Despite decent economic and social progress the country has achieved in the last two decades, the growth of the Ghanaian economy remains characteristically fragile. This inherent fragility extends across the economic, social, political, and cultural fabrics of life in the country.
The typology of the fragile context revolves around weak institutions that lead to poor accountability and leadership, labor unrest, low human development, low investment levels and the low level of economic diversification that produces protracted economic decline with a negative shock from one sector of the economy, among many other factors.
Although the effects of the coronavirus pandemic are devastating on the already fragile Ghanaian economy, the outlook is not completely dire.
In order to move forward, we need to look at the lessons learned from this crisis and heed the urgency for change that it has highlighted. Weak points, some known, others underestimated, have been brought to the fore.
In addition to infrastructural issues, the reliance of the Ghanaian markets on imported goods (and services) has proven to be a detrimental factor during this crisis, particularly regarding the shortage of masks and other health and safety resources typically sourced from outside the country.
There is an urgent need for solutions that will move the Ghanaian economy forward, reduce risk, and maximize opportunities in the wake of the COVID-19 crisis. Proposed means of achieving this include:
- Policymaking and interventions that consider the existing weaknesses within the economy, the post-crisis challenges facing the country and future long-term methodologies to forestall the negative effects of the crises
- Enlisting the support of multilateral institutions and bilateral partners and working together to develop comprehensive and effective solutions to overcoming challenges across different sectors.
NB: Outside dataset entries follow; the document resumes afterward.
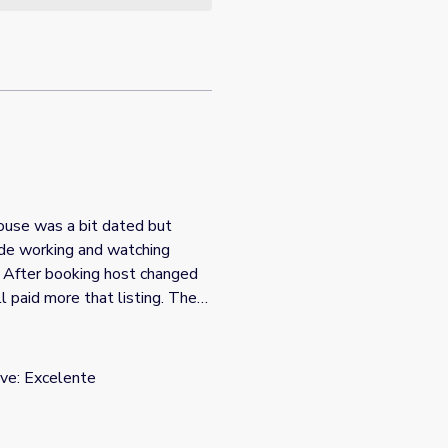
ade working and watching
. After booking host changed
fter showing details of our
g that needed to be updated”.
ve: Excelente
after the fact which is why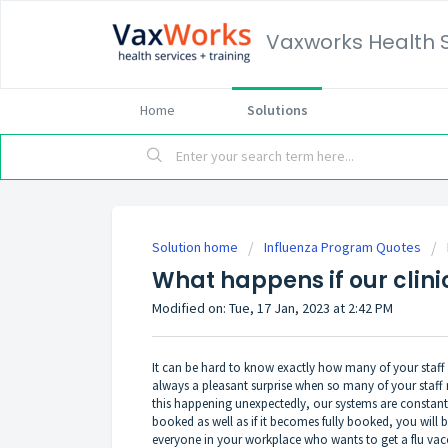
Vaxworks Health 
Home
Solutions
Solution home
Influenza Program Quotes
What happens if our clin
Modified on: Tue, 17 Jan, 2023 at 2:42 PM
It can be hard to know exactly how many of your staff ar
always a pleasant surprise when so many of your staff
this happening unexpectedly, our systems are constan
booked as well as if it becomes fully booked, you will 
everyone in your workplace who wants to get a flu vacc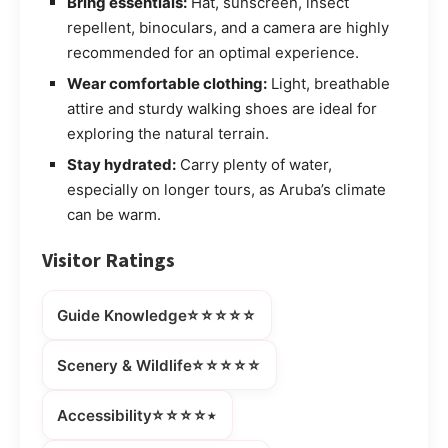
Bring essentials:
Hat, sunscreen, insect
repellent, binoculars, and a camera are highly
recommended for an optimal experience.
Wear comfortable clothing:
Light, breathable
attire and sturdy walking shoes are ideal for
exploring the natural terrain.
Stay hydrated:
Carry plenty of water,
especially on longer tours, as Aruba’s climate
can be warm.
Visitor Ratings
⭐⭐⭐⭐⭐
Guide Knowledge
⭐⭐⭐⭐⭐
Scenery & Wildlife
⭐⭐⭐⭐⭒
Accessibility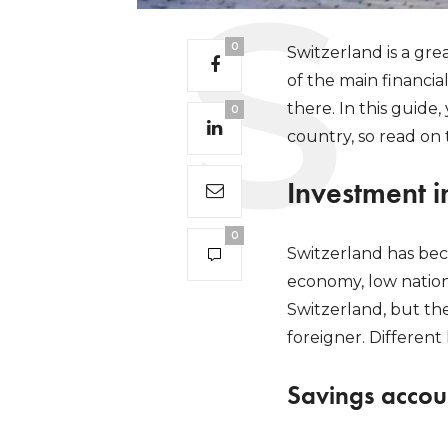
0
Switzerland is a gre
of the main financi
there. In this guide,
0
country, so read on 
Investment i
0
Switzerland has beco
economy, low nationa
Switzerland, but the
foreigner. Differen
Savings accou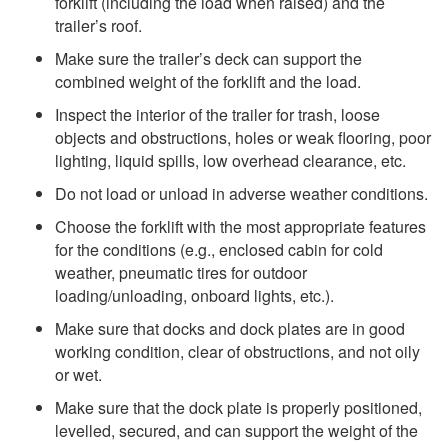
forklift (including the load when raised) and the
trailer’s roof.
Make sure the trailer’s deck can support the
combined weight of the forklift and the load.
Inspect the interior of the trailer for trash, loose
objects and obstructions, holes or weak flooring, poor
lighting, liquid spills, low overhead clearance, etc.
Do not load or unload in adverse weather conditions.
Choose the forklift with the most appropriate features
for the conditions (e.g., enclosed cabin for cold
weather, pneumatic tires for outdoor
loading/unloading, onboard lights, etc.).
Make sure that docks and dock plates are in good
working condition, clear of obstructions, and not oily
or wet.
Make sure that the dock plate is properly positioned,
levelled, secured, and can support the weight of the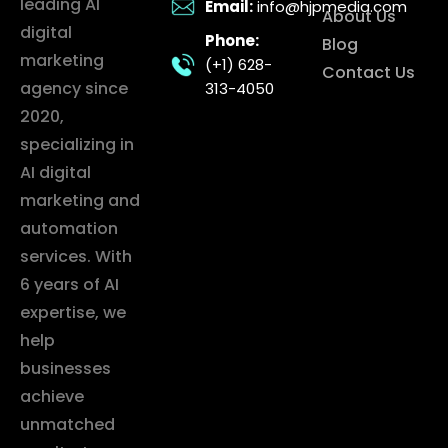
leading AI
Email:
info@hjpmedia.com
About Us
digital
Phone:
Blog
marketing
(+1) 628-
Contact Us
agency since
313-4050
2020,
specializing in
AI digital
marketing and
automation
services. With
6 years of AI
expertise, we
help
businesses
achieve
unmatched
- Governments and the private sector need to consider ways to help the population and the Ghanaian markets recover from the debilitating effects of COVID-19 on factors such as GDP growth, critical macro-economic indicators, inflation, exchange rates, employment and livelihoods to vulnerable sectors.
- The implementation of the African Continental Free Trade Area agreement needs to be accelerated to boosting intra-African trade, development, and economic diversification, making the Ghanaian and other African economies less vulnerable to economic shocks and more resilient to global crises or market disruptions.
It must be noted that the government’s reaction in the aftermath of this social and economic crisis will be definitive in guiding the recovery and inclusive growth of the Ghanaian economy. We cannot predict the future, but we can be better prepared for the uncertainties that lie ahead.